Gene therapy for sickle cell disease

Gene therapy to treat sickle cell disease (SCD) – which affects millions of people worldwide, including about 100,000 Americans – could soon be a reality. In fact, there are two potential therapies in the pipeline; both could receive U.S. Food & Drug Administration approval by the end of the year.
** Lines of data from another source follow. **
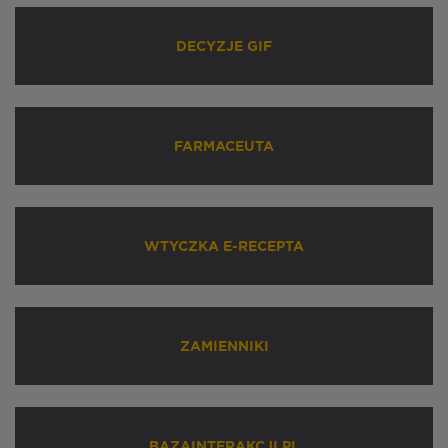
DECYZJE GIF
FARMACEUTA
WTYCZKA E-RECEPTA
ZAMIENNIKI
BAZAINTERAKCJI.PL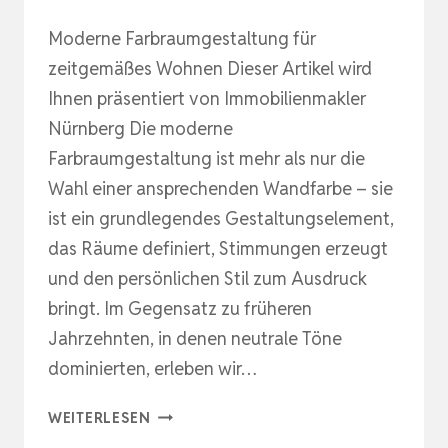
Moderne Farbraumgestaltung für
zeitgemäßes Wohnen Dieser Artikel wird
Ihnen präsentiert von Immobilienmakler
Nürnberg Die moderne
Farbraumgestaltung ist mehr als nur die
Wahl einer ansprechenden Wandfarbe – sie
ist ein grundlegendes Gestaltungselement,
das Räume definiert, Stimmungen erzeugt
und den persönlichen Stil zum Ausdruck
bringt. Im Gegensatz zu früheren
Jahrzehnten, in denen neutrale Töne
dominierten, erleben wir…
FARBWELTEN
WEITERLESEN
FÜR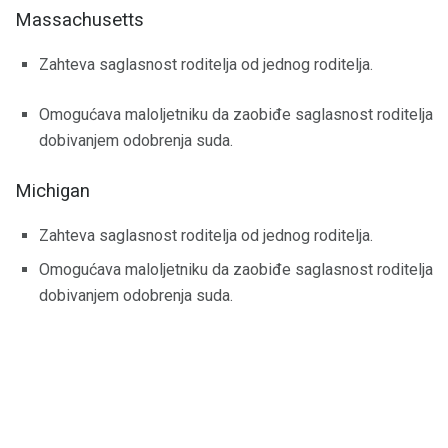
Massachusetts
Zahteva saglasnost roditelja od jednog roditelja.
Omogućava maloljetniku da zaobiđe saglasnost roditelja
dobivanjem odobrenja suda.
Michigan
Zahteva saglasnost roditelja od jednog roditelja.
Omogućava maloljetniku da zaobiđe saglasnost roditelja
dobivanjem odobrenja suda.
SCD refers to a genetic condition in which a DNA mutation causes red blood cells, which are usually round, to develop in a sickle or “C” shape. These misshapen cells can clog blood vessels, are less effective in transporting oxygen, and are prone to breaking down prematurely. People living with SCD may experience shortages of red blood cells (anemia) and episodes of acute pain. They also may be prone to serious complications such as infections, acute chest syndrome, and stroke.¹

Lifetime medical costs for SCD, which include emergency department visits, hospitalizations, medication, and surgeries, could exceed $1 million. While gene therapies also are costly, these one-time, potentially curative treatments may offset those lifetime costs and may ultimately represent overall savings. Implementing gene therapy cost management solutions can help payors maintain coverage for their members while limiting the financial impact.

The treatment landscape

To date there have been varied approaches to treating SCD. Medications can help prevent the sickling of red blood cells, improve blood flow, and manage symptoms or complications. One mainstay of therapy is hydroxyurea, which conveys clinical benefit but causes side effects that make adherence challenging for many patients.³ Currently the only cure for SCD is a bone marrow transplant, in which the patient is infused with healthy stem cells from a donor who is genetically compatible, usually a sibling. Bone marrow transplant is generally reserved for the most severe cases, as the procedure itself carries significant risks. Additionally, finding a suitable donor is often an obstacle.⁴

Gene therapy could eliminate the need for a donor by harvesting the patient’s own cells, modifying them, and infusing them back into the body, a technique known as ex vivo therapy.

Pipeline gene therapies for SCD

If approved, the following therapies could take the SCD patient population from zero gene therapy options to two, in a short time frame. Both are one-time administered infusions.

• Exagamglogene autotemcel (exa-cel), developed by Vertex Pharmaceuticals and CRISPR Therapeutics, would be the first therapy to use CRISPR-based gene editing technology.
• Lovotibeglogene autotemcel (lovo-cel), developed by bluebird bio, uses a modified virus (lentivirus vector) to insert a functional version of the gene that causes SCD into the patient’s own stem cells.⁵

Exa-cel also is pending approval for transfusion-dependent beta thalassemia, another inherited blood disorder.⁶This could introduce competition to bluebird bio’s Zynteglo (betibeglogene autotemcel), a gene therapy recently approved to treat the condition.⁷

Health equity considerations

While gene therapy might not be appropriate for all SCD cases, the fact that the condition disproportionately affects certain populations makes health equity an important consideration. According to the Centers for Disease Control and Prevention (CDC):

• 1 in 365 Black or African American babies are born with SCD
• 1 in 16,300 Hispanic babies are born with SCD
• 1 in 13 Black or African American babies is born with sickle cell trait (SCT)⁸

These populations are also more likely to have disparities in access to health care. It will be crucial, as innovative treatments such as these are launched, to help ensure that patients who are living with SCD are able to get appropriate treatment and support.